→ **Page text**
==================================================
PS: normality tests, details left for another day

qqplots give us a visual check whether a sample follows a specific distribution. The case that we are interested in most often, is a test for normality. Scipy.stats and statsmodels have several normality tests. The ones I have written recently are Anderson-Darling and Lillifors. Lillifors is a Kolmogorov-Smirnov test for normality when mean and variance are estimated. Calculating a statistical test provides a more reliable test than a "vague" visual inspection, but these tests do not point us to a specific alternative and provide less information about the direction in which a null hypothesis might be incorrect.
Using the residuals in the first example, neither test rejects the Null Hypothesis that the residuals come from a normal distribution
>>> normal_ad(res)
(0.43982328207860633, 0.25498161947268855)
>>> lillifors(res)
(0.17229856392873188, 0.2354638181341876)
On the other hand, in the second example with 1000 observations from the t distribution, the assumption that the data comes from a normal distribution is clearly rejected
>>> normal_ad(rvs)
(6.5408483355136013, 4.7694160497092537e-16)
>>> lillifors(rvs)
(0.05919821253474411, 8.5872265678140885e-09)
I'm reluctant to publish the import path, because I had forgotten to add them to a proper place for 0.4.0, and the import location will not stay where it is. It took me a few minutes to find out that they are not on any recommended import path when I wrote these scripts
>>> from statsmodels.stats.adnorm import normal_ad
>>> from statsmodels.stats.lilliefors import lillifors

Wednesday, April 11, 2012

Statsmodels and Google Summer of Code 2012

I didn't have much time or motivation to work on my blog these last weeks, mainly because I was busy discussing Google Summer of Code and preparing a new release for statsmodels.

So here is just an update on our Google Summer of Code candidates and their projects. This year was a successful year in attracting student proposals. We have six proposals, five of them we discussed quite extensively on our mailing list before the application.

Of the five projects, the first two are must-haves for econometrics or statistical packages, one on System of Equations, the other on Nonlinear Least-Squares and Nonlinear Robust Models. The next two are nonparametric or semi-parametric methods, one more traditional kernel estimation, the other using Empirical Likelihood which is a relatively new approach that has become popular in recent research both in econometrics and in statistics. The fifth is on Dynamic Linear Models mainly using Kalman filter and a Bayesian approach, which would extend the depth of statsmodels in time series analysis.

All topics would be valuable extensions to statsmodels and significantly increase our coverage of statistics and econometrics. From the discussion on the mailing list I think that all candidates are qualified to bring the projects to a successful finish.
==================================================
→ **Given information**
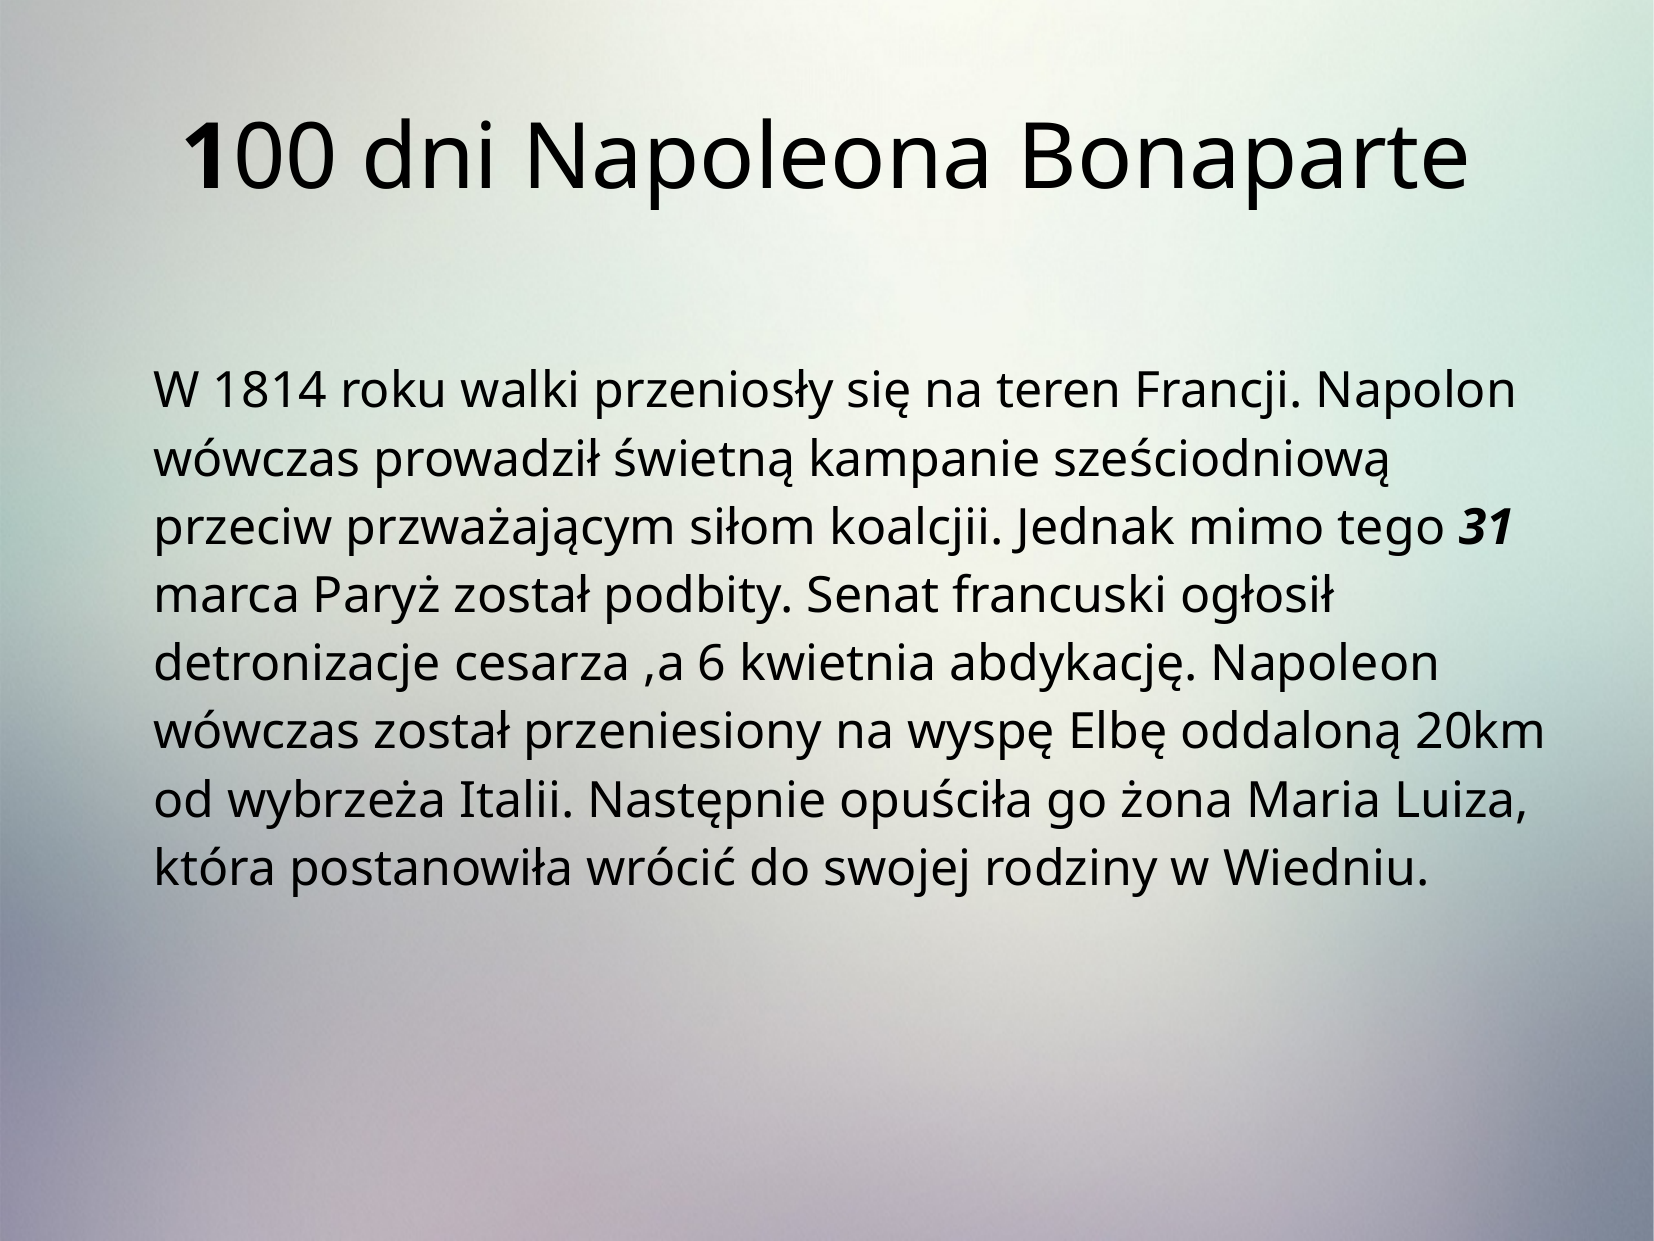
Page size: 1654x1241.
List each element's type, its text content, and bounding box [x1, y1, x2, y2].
==================================================
→ **Work instructions**
Rewrite the post from "(0.43982328207860633, 0.25498161947268855)" up to and including "(6.5408483355136013, 4.7694160497092537e-16)", replacing "observations" with "samples". Use only the post for this, not the data.

→ **Written answer**
(0.43982328207860633, 0.25498161947268855)
>>> lillifors(res)
(0.17229856392873188, 0.2354638181341876)
On the other hand, in the second example with 1000 samples from the t distribution, the assumption that the data comes from a normal distribution is clearly rejected
>>> normal_ad(rvs)
(6.5408483355136013, 4.7694160497092537e-16)